In case you’ve forgotten, a recent announcement by the Louisiana League of Women Voters reminds that the organization that claims nonpartisanship nonetheless marches in lockstep with Democrats of the progressive stripe.

Last week, the group at its annual convention released a report noting that charter schools potentially sap education dollars from traditional public schools, calling for changes in charter school board composition and transparency, and wanting greater state stringency in regulating such schools. In effect, the increased, unneeded regulatory details that would follow would hamper the ability of these schools to operate as intended. This adheres to a liberal agenda of protecting the one-size-fits-all model of education that empowers special interests over children.

Not that the study’s quality commends policy-makers to pursue such recommendations. Both the organization that represents the state’s charter schools and the state Department of Education panned the effort, each observing it to relay numerous corrections to the drafters of an early version and subsequently received no feedback. The report’s lead author herself has spoken often and publicly against the concept.

Neither should this kind of issue preference surprise. The LWV, at both the national and state levels, has a long history or aligning itself with the political left. The state organization almost half a century ago argued for the moribund Equal Right Amendment, and over a quarter-century ago its president, who ran an abortion mill, publicly opposed strict state regulations of abortion.

While its lengthy current statement of public policy positions contains items that do reflect generally nonpartisan exhortations, a number also scream fealty to a liberal agenda – some blatantly, some more obscurely. For example, it gives full-throated support to the (Un)Affordable Care Act and its Medicaid expansion component, and promotes the most extremist view of abortion on demand. Less obvious examples but still tilting leftward, it calls for full funding of Louisiana’s ailing pension reserves but won’t endorse changes from a defined benefit to a defined contribution system, and it throws around words such as “equity” and “fairness” in regards to tax policy, yet rejects a flat income tax and wants income taxation as opposed to (ironically, the most equitable and fairest method) sales taxation to comprise a larger share of raising revenues.

That it joins itself at the hip with Democrat leaders becomes clear when reviewing the tax increase stumped for by Democrat Gov. John Bel Edwards. In 2016, when Edwards went full bore for income tax increases, the state organization proclaimed its support for that in favor of lawmakers rejecting sales tax increases. But by 2018, when Edwards had to fight to reinstitute part of the expiring sales tax put through in 2016 that the LWV initially had opposed, or else reduce spending, the LWV president wrote defending maintaining the sales tax instead of facing cuts.
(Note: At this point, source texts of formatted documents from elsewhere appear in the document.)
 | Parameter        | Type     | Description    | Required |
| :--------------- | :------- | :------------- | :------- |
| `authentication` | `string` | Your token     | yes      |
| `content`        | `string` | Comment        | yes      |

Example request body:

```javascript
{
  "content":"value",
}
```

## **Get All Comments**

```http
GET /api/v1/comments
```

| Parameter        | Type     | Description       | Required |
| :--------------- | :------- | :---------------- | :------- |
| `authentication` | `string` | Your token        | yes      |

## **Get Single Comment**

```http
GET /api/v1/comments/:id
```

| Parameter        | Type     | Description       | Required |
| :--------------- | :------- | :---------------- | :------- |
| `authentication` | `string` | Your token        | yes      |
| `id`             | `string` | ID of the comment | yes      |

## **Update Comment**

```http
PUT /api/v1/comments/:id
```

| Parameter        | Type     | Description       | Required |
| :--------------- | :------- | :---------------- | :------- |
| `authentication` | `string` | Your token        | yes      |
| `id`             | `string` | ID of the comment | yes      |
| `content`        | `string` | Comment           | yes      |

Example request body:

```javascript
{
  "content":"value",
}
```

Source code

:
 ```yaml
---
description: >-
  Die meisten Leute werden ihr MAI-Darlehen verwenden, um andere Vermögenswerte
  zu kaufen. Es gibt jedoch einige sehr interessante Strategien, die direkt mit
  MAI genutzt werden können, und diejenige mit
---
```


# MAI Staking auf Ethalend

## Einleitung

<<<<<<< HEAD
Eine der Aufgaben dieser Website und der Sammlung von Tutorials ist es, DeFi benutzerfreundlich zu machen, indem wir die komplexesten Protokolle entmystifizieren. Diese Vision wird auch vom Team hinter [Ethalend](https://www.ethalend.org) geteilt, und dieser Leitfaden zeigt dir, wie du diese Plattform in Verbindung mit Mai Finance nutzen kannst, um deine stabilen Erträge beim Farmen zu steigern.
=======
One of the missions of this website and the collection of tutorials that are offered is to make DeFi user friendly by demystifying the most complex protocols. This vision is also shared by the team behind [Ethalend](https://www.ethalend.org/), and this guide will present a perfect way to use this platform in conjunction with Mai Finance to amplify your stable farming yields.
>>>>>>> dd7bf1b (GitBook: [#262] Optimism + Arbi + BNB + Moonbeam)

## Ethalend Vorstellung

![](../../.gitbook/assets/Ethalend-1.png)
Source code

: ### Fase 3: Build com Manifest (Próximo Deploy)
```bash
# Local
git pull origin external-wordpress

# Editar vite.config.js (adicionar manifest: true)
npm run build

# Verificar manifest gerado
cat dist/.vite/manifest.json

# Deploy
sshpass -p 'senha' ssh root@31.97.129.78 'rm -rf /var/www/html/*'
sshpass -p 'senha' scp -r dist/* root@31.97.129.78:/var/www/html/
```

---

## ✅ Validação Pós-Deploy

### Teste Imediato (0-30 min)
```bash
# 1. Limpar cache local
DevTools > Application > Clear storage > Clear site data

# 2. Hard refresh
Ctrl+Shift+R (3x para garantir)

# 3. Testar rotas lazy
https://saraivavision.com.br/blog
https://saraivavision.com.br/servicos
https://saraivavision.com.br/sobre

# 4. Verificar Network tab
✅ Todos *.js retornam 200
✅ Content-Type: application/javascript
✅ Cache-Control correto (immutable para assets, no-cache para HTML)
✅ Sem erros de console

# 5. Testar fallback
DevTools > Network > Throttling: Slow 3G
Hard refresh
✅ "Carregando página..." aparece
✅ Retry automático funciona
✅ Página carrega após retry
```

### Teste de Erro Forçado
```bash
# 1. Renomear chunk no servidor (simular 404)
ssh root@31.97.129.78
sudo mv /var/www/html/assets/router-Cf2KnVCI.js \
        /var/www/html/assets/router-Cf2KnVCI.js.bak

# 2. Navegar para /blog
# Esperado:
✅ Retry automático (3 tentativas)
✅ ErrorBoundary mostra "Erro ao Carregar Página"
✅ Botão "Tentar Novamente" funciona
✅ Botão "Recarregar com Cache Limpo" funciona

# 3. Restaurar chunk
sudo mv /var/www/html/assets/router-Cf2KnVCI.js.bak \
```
In order to keep its Internal Revenue Service nonprofit status, the organization cannot endorse political candidates, and in doing so trumpets its “nonpartisan” label as itf that should give the group’s preferences added weight. Don’t be fooled. “Nonpartisan” doesn’t equal “objective” or “unbiased,” neither of which the LWV is. As such, any policy recommendations it makes informed observers must take with a grain of salt, critically reviewing the assumptions and data behind these. Regrettably, in both past and present on many issues they likely will find the invalid assumptions and selective or incomplete data that are the hallmarks of liberal policy preferences.